Thursday, August 5, 2004
By ALLEN THOMAS, Columbian staff writer

OLYMPIA - Vehicle owners may have several options for wildlife-themed license plates if design proposals by the Department of Fish and Wildlife are approved by a state review panel.

The wildlife agency is developing a series of license plates with six themed backgrounds using eagle, deer, elk, pheasant, bear and waterfowl.

Money from the sale of the pates would support a variety of department programs, including wildlife viewing, habitat improvement and recreational access.

The department must submit at least 2,000 signatures to the Washington State Special License Plate Review Board from potential patrons for each of the six designs before plates can be made available.

The board's recommendation would be submitted to the Legislature as a bill for possible adoption into law.

Designs and signature sheets are available at license_plates/index.htm.

Signature sheets also are available at agency offices.

"A physical signature is required, and they must be submitted to the department by Aug. 21,'' said Mike O'Malley, the agency's watchable wildlife manager. "Signing the form is not an obligation to buy a plate, but it does give us the ability to contact individuals with follow-up information should the design proposals pass.''

The proposed price of the special plates is $40 for new and $30 for renewals, in addition to regular licensing fees.

Gillnet seasons scheduled

Washington and Oregon fishery officials will meet by telephone on Aug. 13 to consider additional gillnetting for salmon and sturgeon in the lower Columbia River.

The second of five 12-hour commercial fishing periods between the mouth of the river and Bonneville Dam begins at 7 p.m. today.

The other netting periods begin at 7 p.m. Sunday, 7 p.m. Tuesday and 7 p.m. Aug. 12.

A catch of about 12,000 fall chinook salmon is anticipated.

Wildlife workshop slated

A public workshop on the management of pheasants, whitetail deer and cougar is scheduled Aug, 28 at Central Washington University in Ellensburg.

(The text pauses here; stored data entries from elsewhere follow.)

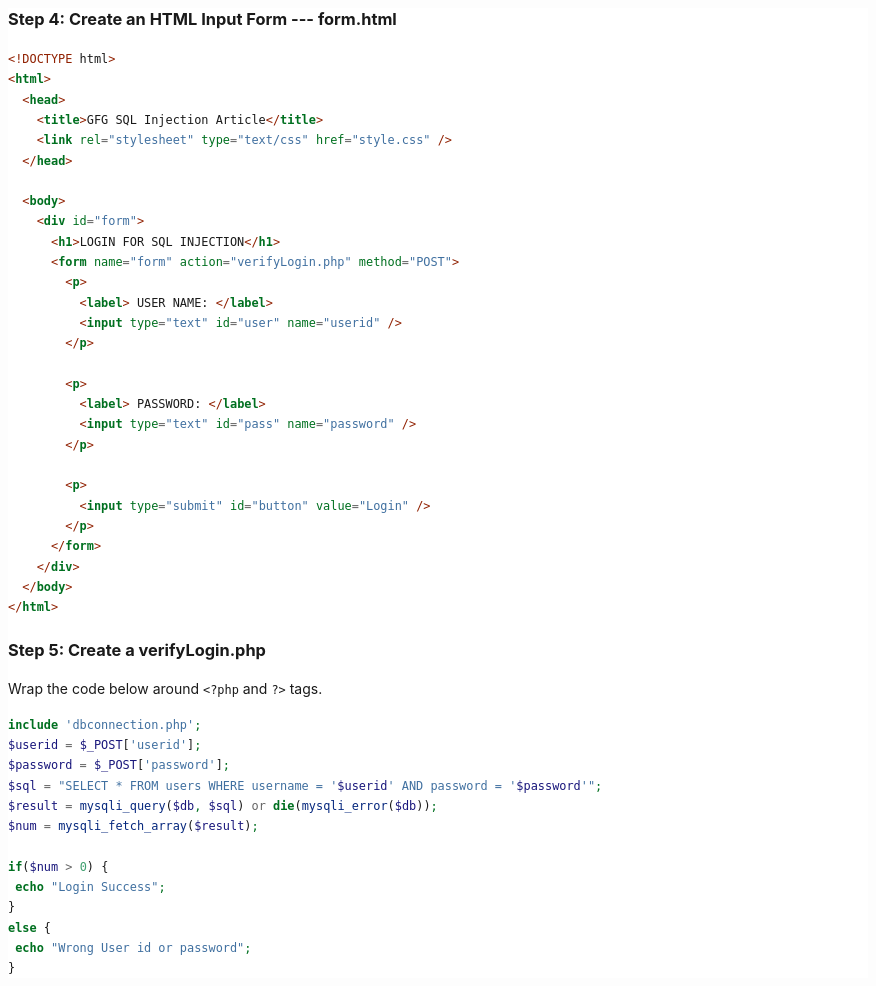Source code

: ### Step 4: Create an HTML Input Form --- form.html

```html
<!DOCTYPE html>
<html>
  <head>
    <title>GFG SQL Injection Article</title>
    <link rel="stylesheet" type="text/css" href="style.css" />
  </head>

  <body>
    <div id="form">
      <h1>LOGIN FOR SQL INJECTION</h1>
      <form name="form" action="verifyLogin.php" method="POST">
        <p>
          <label> USER NAME: </label>
          <input type="text" id="user" name="userid" />
        </p>

        <p>
          <label> PASSWORD: </label>
          <input type="text" id="pass" name="password" />
        </p>

        <p>
          <input type="submit" id="button" value="Login" />
        </p>
      </form>
    </div>
  </body>
</html>
```

### Step 5: Create a verifyLogin.php

Wrap the code below around `<?php` and `?>` tags.

```php
include 'dbconnection.php';
$userid = $_POST['userid'];
$password = $_POST['password'];
$sql = "SELECT * FROM users WHERE username = '$userid' AND password = '$password'";
$result = mysqli_query($db, $sql) or die(mysqli_error($db));
$num = mysqli_fetch_array($result);

if($num > 0) {
 echo "Login Success";
}
else {
 echo "Wrong User id or password";
}
```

The session, organized by the Washington Department of Fish and Wildlife, will begin at 9 a.m. in room 200 of the Samuelson Union Building.

Dave Ware, game management chief for the agency, said the workshop is a progress report on the department's 2003-09 game management plan. State biologists will present updates on key initiatives outlined in the plan then answer questions from the public.

A timeline for developing new hunting regulations for whitetail deer will be on the agenda, plus progress reports on opening more private land to public hunting. The department recently picked 14 landowners in southeast Washington to receive money to improve pheasant habitat and allow public access.

Other topics for discussion include new research on elk and a Web-based mapping system for hunters, scheduled to go online this fall.